For many people, Friday was payday, and if they could log into their accounts at all, they found no sign of a deposit from their employer. The effects were spotty; by 8:20 am PST, Wells Fargo had posted a message on its website reading, "Online and mobile banking, ATMs, and most other services are now available", and some customers reported seeing correct account balances.
Late Thursday, Wells Fargo tweeted a message to customers: "We want our customers to know that this is a contained issue affecting one of our facilities, and not due to any cybersecurity event. We apologize for the inconvenience caused by these system issues, and any Wells Fargo fees incurred as a result of these issues will be reversed."
The account-access outage was just the latest in a string of embarrassments for the San Francisco-based bank, which ranks among the nation's largest with more than 8,600 locations and more than 13,000 ATM's.

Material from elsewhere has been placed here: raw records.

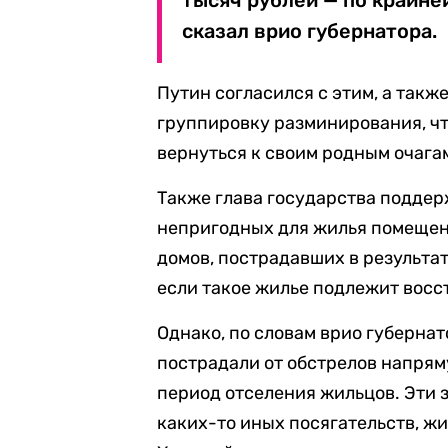
тысяч рублей — по крайне
сказал врио губернатора.
Путин согласился с этим, а такж
группировку разминирования, ч
вернуться к своим родным очага
Также глава государства поддер
непригодных для жилья помещен
домов, пострадавших в результат
если такое жилье подлежит восс
Однако, по словам врио губернат
пострадали от обстрелов напрям
период отселения жильцов. Эти 
каких-то иных посягательств, жи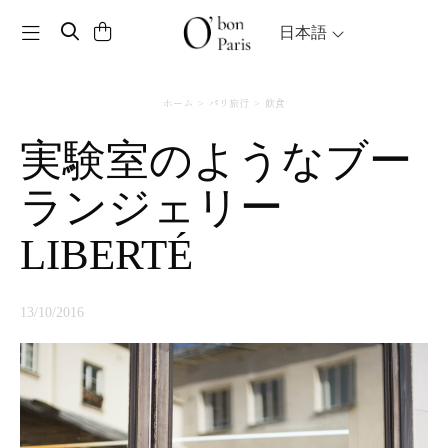
Toggle navigation
日本語
ホーム
パリ旅行
飲食
実験室のようなブー
ランジェリー
LIBERTÉ
13/10/2016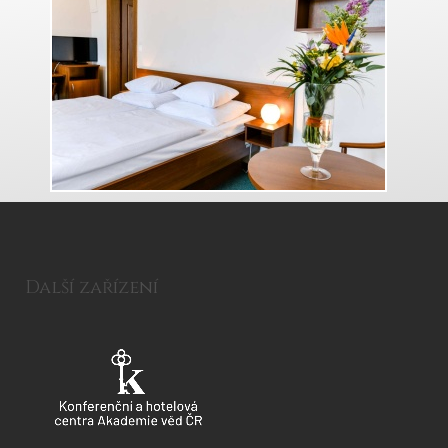
Další zařízení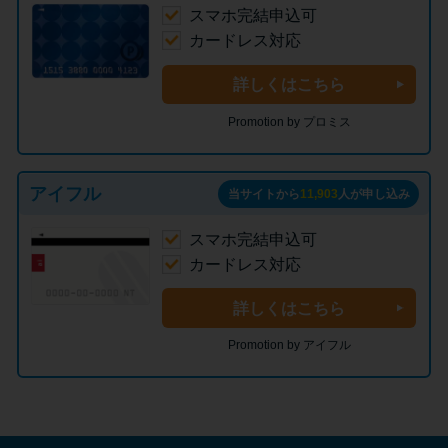
スマホ完結申込可
カードレス対応
詳しくはこちら
Promotion by プロミス
アイフル
当サイトから
11,903
人が申し込み
スマホ完結申込可
カードレス対応
詳しくはこちら
Promotion by アイフル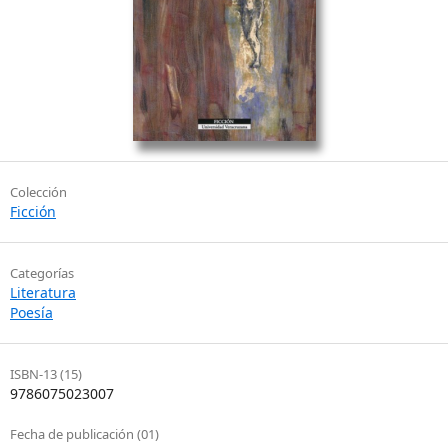
Colección
Ficción
Categorías
Literatura
Poesía
ISBN-13 (15)
9786075023007
Fecha de publicación (01)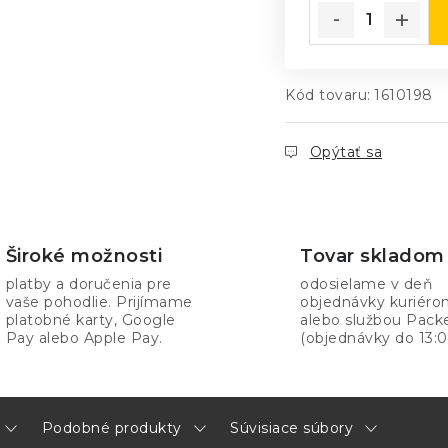
Kód tovaru:
1610198
Opýtať sa
Široké možnosti
Tovar skladom
platby a doručenia pre
odosielame v deň
vaše pohodlie. Prijímame
objednávky kuriér
platobné karty, Google
alebo službou Pack
Pay alebo Apple Pay.
(objednávky do 13:0
Podobné produkty
Súvisiace súbory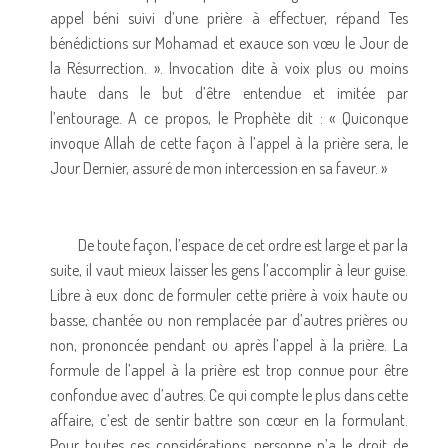
appel béni suivi d’une prière à effectuer, répand Tes
bénédictions sur Mohamad et exauce son vœu le Jour de
la Résurrection. ». Invocation dite à voix plus ou moins
haute dans le but d’être entendue et imitée par
l’entourage. A ce propos, le Prophète dit : « Quiconque
invoque Allah de cette façon à l’appel à la prière sera, le
Jour Dernier, assuré de mon intercession en sa faveur. »
De toute façon, l’espace de cet ordre est large et par la
suite, il vaut mieux laisser les gens l’accomplir à leur guise.
Libre à eux donc de formuler cette prière à voix haute ou
basse, chantée ou non remplacée par d’autres prières ou
non, prononcée pendant ou après l’appel à la prière. La
formule de l’appel à la prière est trop connue pour être
confondue avec d’autres. Ce qui compte le plus dans cette
affaire, c’est de sentir battre son cœur en la formulant.
Pour toutes ces considérations, personne n’a le droit de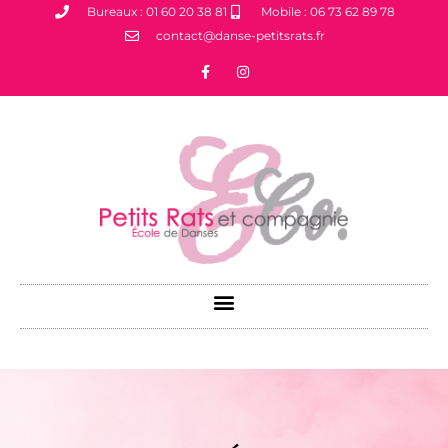
Bureaux : 01 60 20 38 81
Mobile : 06 73 62 89 78
contact@danse-petitsrats.fr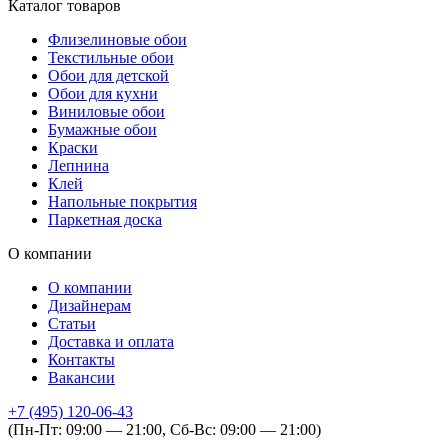
Каталог товаров
Флизелиновые обои
Текстильные обои
Обои для детской
Обои для кухни
Виниловые обои
Бумажные обои
Краски
Лепнина
Клей
Напольные покрытия
Паркетная доска
О компании
О компании
Дизайнерам
Статьи
Доставка и оплата
Контакты
Вакансии
+7 (495) 120-06-43
(Пн-Пт: 09:00 — 21:00, Сб-Вс: 09:00 — 21:00)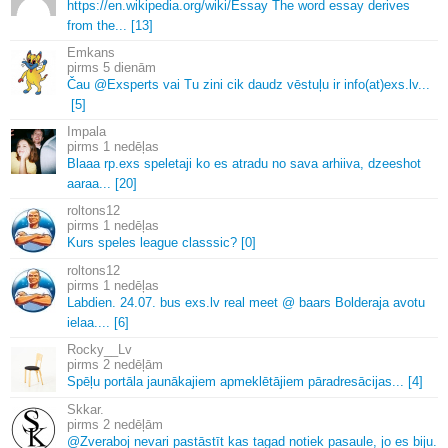
https://en.
wikipedia.
org/wiki/Essay The word essay derives
from the.
.
.
[13]
Emkans
5 dienām
Čau @Exsperts vai Tu zini cik daudz vēstuļu ir info(at)exs.
lv.
.
.
[5]
Impala
1 nedēļas
Blaaa rp.
exs speletaji ko es atradu no sava arhiiva, dzeeshot
aaraa.
.
.
[20]
roltons12
1 nedēļas
Kurs speles league classsic? [0]
roltons12
1 nedēļas
Labdien.
24.
07.
bus exs.
lv real meet @ baars Bolderaja avotu
ielaa.
.
.
.
[6]
Rocky__Lv
2 nedēļām
Spēļu portāla jaunākajiem apmeklētājiem pāradresācijas.
.
.
[4]
Skkar.
2 nedēļām
@Zveraboj nevari pastāstīt kas tagad notiek pasaule, jo es biju.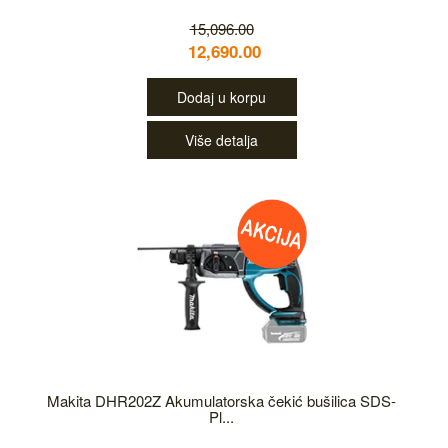
15,096.00
12,690.00
Dodaj u korpu
Više detalja
Makita DHR202Z Akumulatorska čekić bušilica SDS-
Pl...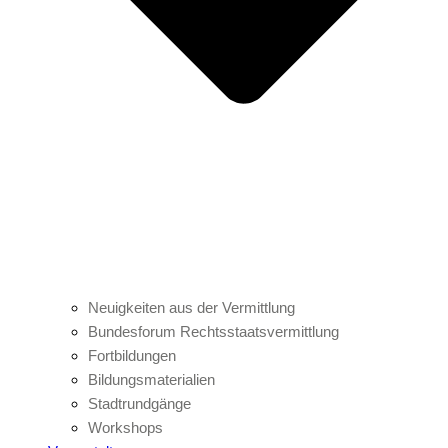
Neuigkeiten aus der Vermittlung
Bundesforum Rechtsstaatsvermittlung
Fortbildungen
Bildungsmaterialien
Stadtrundgänge
Workshops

A "fake-account" scandal came to light in September 2016, when the bank revealed it had fired 5,300 workers over several years for creating millions of fake accounts.
A series of other fraudulent and abusive practices emerged in the following months; by December 2018, Wells Fargo had paid out more than $4 billion in settlements and fines, mainly stemming from problems that came to light following the sales scandal.
Just days before the latest embarrassment, Wells Fargo had unveiled a freshened logo as part of a campaign aimed at rebuilding trust in the marketplace.
The campaign, which used the tag line “Established 1852. Re-established 2018.”, followed an apology campaign — “Building a Better Bank” — that Wells Fargo launched in 2017.